8. Behavioural Change Support Intelligent Transportation Applications

This workshop invites researchers and practitioners to participate in exploring behavioral change support intelligent transportation applications. We welcome submissions that explore intelligent transportation systems (ITS), which interact with travelers in order to persuade them or nudge them towards sustainable transportation behaviors and decisions. Emerging opportunities including the use of data and information generated by ITS and users' mobile devices in order to render personalized, contextualized and timely transport behavioral change interventions are in our focus. We invite submissions and ideas from domains of ITS including, but not limited to, multi modal journey planners, advanced traveler information systems and in-vehicle systems. The expected outcome will be a deeper understanding on the challenges and future research directions with respect to behavioral change support through ITS.

9. Transportation 5.0

With the fast development and application of sensing, computing, and networking technologies, social media, wearable and mobile devices have produced huge volumes of real-time social and physical signals for transportation systems.

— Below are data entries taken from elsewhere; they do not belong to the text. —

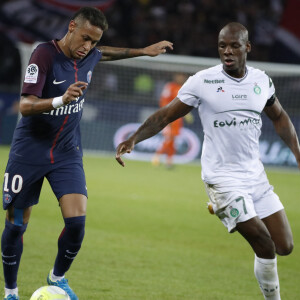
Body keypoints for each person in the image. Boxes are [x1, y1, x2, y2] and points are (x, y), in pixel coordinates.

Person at [116, 22, 300, 300]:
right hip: (222, 178)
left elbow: (280, 117)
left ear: (247, 47)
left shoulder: (262, 80)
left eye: (234, 46)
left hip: (255, 177)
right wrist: (134, 138)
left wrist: (298, 154)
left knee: (284, 246)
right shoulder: (203, 81)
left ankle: (222, 207)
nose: (227, 51)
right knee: (264, 244)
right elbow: (165, 115)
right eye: (222, 46)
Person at [1, 7, 173, 300]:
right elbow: (27, 105)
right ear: (71, 26)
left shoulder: (91, 53)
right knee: (17, 225)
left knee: (77, 223)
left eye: (93, 41)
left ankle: (57, 277)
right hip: (29, 151)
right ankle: (11, 292)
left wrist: (144, 51)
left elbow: (106, 52)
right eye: (84, 38)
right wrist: (60, 99)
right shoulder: (43, 55)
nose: (87, 47)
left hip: (67, 152)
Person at [151, 73, 191, 168]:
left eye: (183, 76)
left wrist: (187, 113)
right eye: (179, 76)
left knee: (173, 140)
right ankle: (156, 156)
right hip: (169, 116)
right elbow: (163, 100)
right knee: (169, 138)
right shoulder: (170, 87)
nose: (181, 78)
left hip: (178, 118)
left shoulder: (184, 88)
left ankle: (169, 161)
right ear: (175, 77)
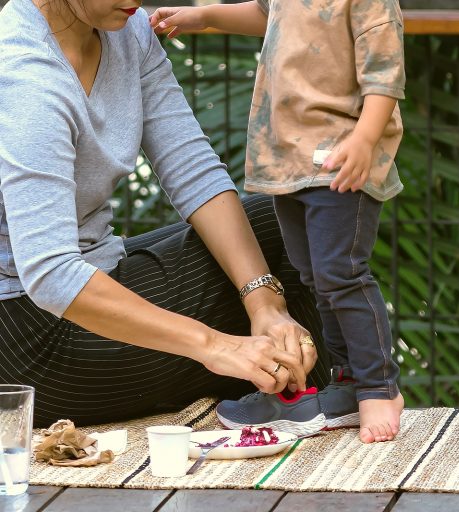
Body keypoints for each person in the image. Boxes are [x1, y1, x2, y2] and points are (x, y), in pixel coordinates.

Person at [0, 0, 327, 429]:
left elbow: (191, 167)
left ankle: (296, 404)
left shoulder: (127, 29)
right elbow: (53, 274)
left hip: (91, 273)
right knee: (240, 323)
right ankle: (318, 414)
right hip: (25, 343)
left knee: (284, 220)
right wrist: (214, 345)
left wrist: (264, 302)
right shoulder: (25, 74)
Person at [149, 0, 406, 443]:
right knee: (314, 277)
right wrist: (206, 16)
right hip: (288, 162)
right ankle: (345, 385)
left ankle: (380, 386)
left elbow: (385, 71)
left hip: (339, 161)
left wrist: (365, 139)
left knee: (342, 274)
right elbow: (266, 13)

Transportation 5.0, an emerging field of transportation research and applications, is based on Cyber-Physical-Social Systems (CPSS). Transportation systems, as one of the most complex man-made systems, face a number of complicated and cost/time/space-critical tasks. The goal of this workshop is to encourage people to solve or address these tasks by introducing CPSS based ITS, which can make better use of the pervasive real-time social signals as well as the physical signals. The main idea is to apply the CPSS based ITS technologies to conduct traffic planning, assignment, navigation, management, control and transportation analytics with lower cost, higher accuracy, faster speed, more agility and full response. We hope this workshop can attract transportation researchers and practitioners to join us along this promising new direction in ITS.

10. International workshop on Large-Scale Traffic Modeling and Management

Over decades, traffic models and control strategies based on disaggregated traffic flow models, which track individual vehicle movements on a second or sub-second basis, have been proposed and applied for isolated intersections or coordinated intersections in arterial roads. In contrast, macroscopic network traffic modeling (MFD or NFD) aims at simplifying the complex task of urban network modeling where the collective traffic flow dynamics of subnetworks capture the main characteristics of traffic congestion propagation, such as the evolution of traffic states in different regions of the city. This approach also offers great opportunities to facilitate efficient large-scale control in congested networks, e.g. perimeter control. This workshop follows this research direction, and encourages the recent advances in traffic modeling and management of large-scale (multimodal) urban networks, addressing both theoretical and empirical aspects.